Рвусь в небо, но оно кренится, опрокидывется, шмыгает под ноги и стремительно несется прочь. Земля, черный клубящийся шар, раскачиваясь, расширяясь, мчится прямо в лицо. Кричу, зажмурившись:

— Ты пойдешь со мной!

Ветер мучает слух. Душа корчится, меня трясет так, что кажется, я разваливаюсь. То ли лечу вниз, то ли падаю в небо, то ли вмерз в лед между космами облаков.

— Я так хочу!

Ветер свивается в жгут, в хлещущую плеть. Она стрекает, обжигает, выворачивается. Ловлю, пытаюсь удержать. Удержать визжащий смерч. Удержать изломанное, судорожно бьющееся тело молнии. Замри! Остановись! Подчинись! Ты моя!

Я ТАК ХОЧУ!

Тишина. Изнанка крика. Глухота, комок шерсти, облепивший голову и грудь.

Ничего… нет… Ничего нет? Есть. Изумление. Легчайшее, еще не оформленное. Оглушенный, я не сразу слышу его.

Альса? Светлый овал лица, сбитые волосы, бесформенное пятно на месте рта — опять начало кровить — удивленные глаза… остановившиеся… меркнущие… стекленеющие…
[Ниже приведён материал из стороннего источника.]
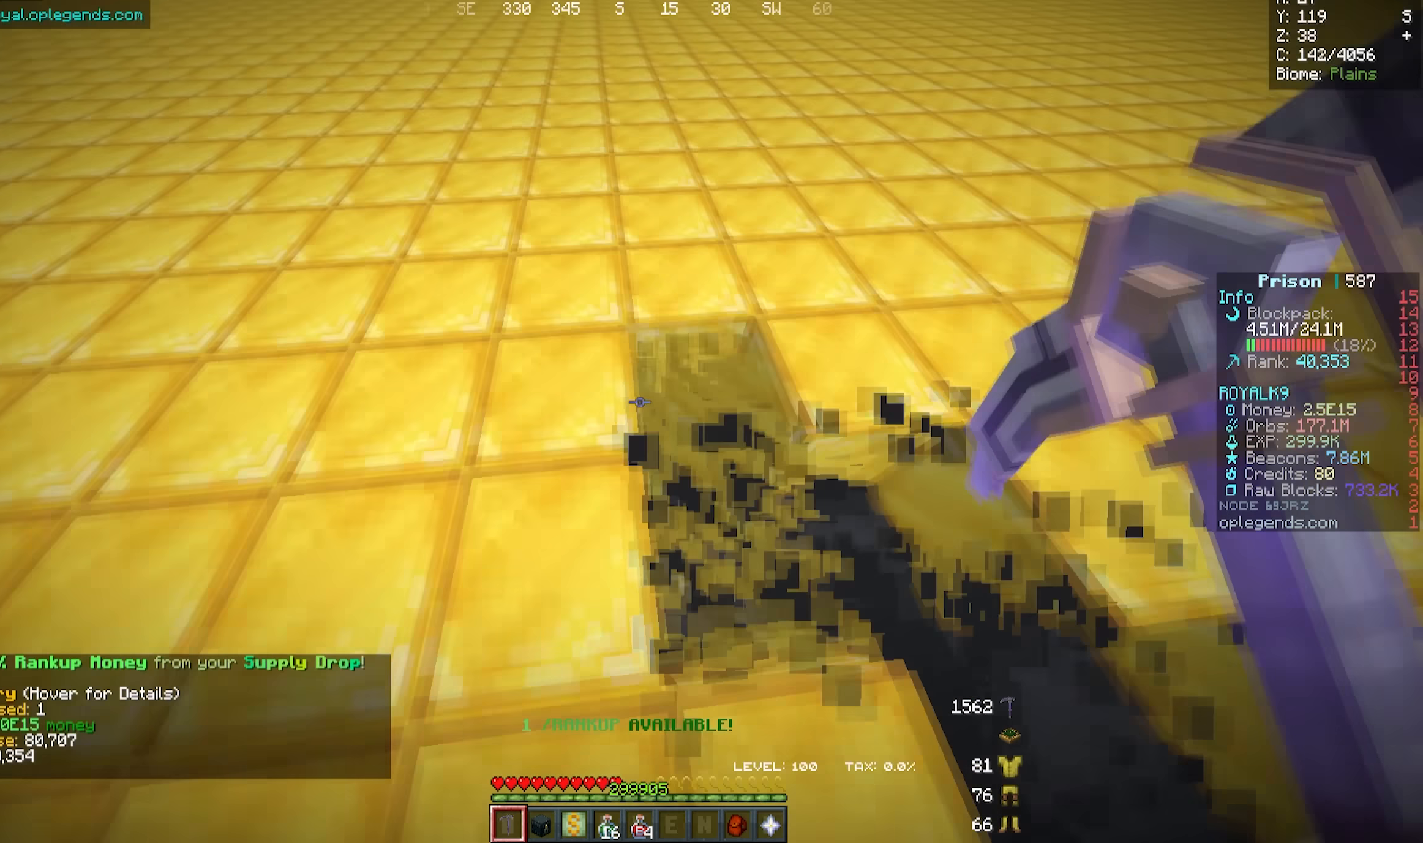
{"keys": ["a", "w"], "mouse": ["left"], "events": []}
Сползает вдоль моего тела на землю, словно ноги перестали держать ее — а ноги и перестали держать — цепляется, уже рефлекторно, не думая, не сопротивляясь, не удивляясь, цепенея… И в разваленном вороте, в этой железной чешуе, на тонкой шее — две ранки. Две капли крови.

И знакомый, и в тоже время остро-новый вкус во рту. Пронзительный, обезоруживающий. Истинный. Вкус слез, а не желчи.

Может, это и к лучшему. У тебя — долг, у меня — право. Право хотя бы на внимание. На безраздельное внимание и прямо сейчас. Я не кто-нибудь. Я — единственно реальное, последнее, что у тебя осталось.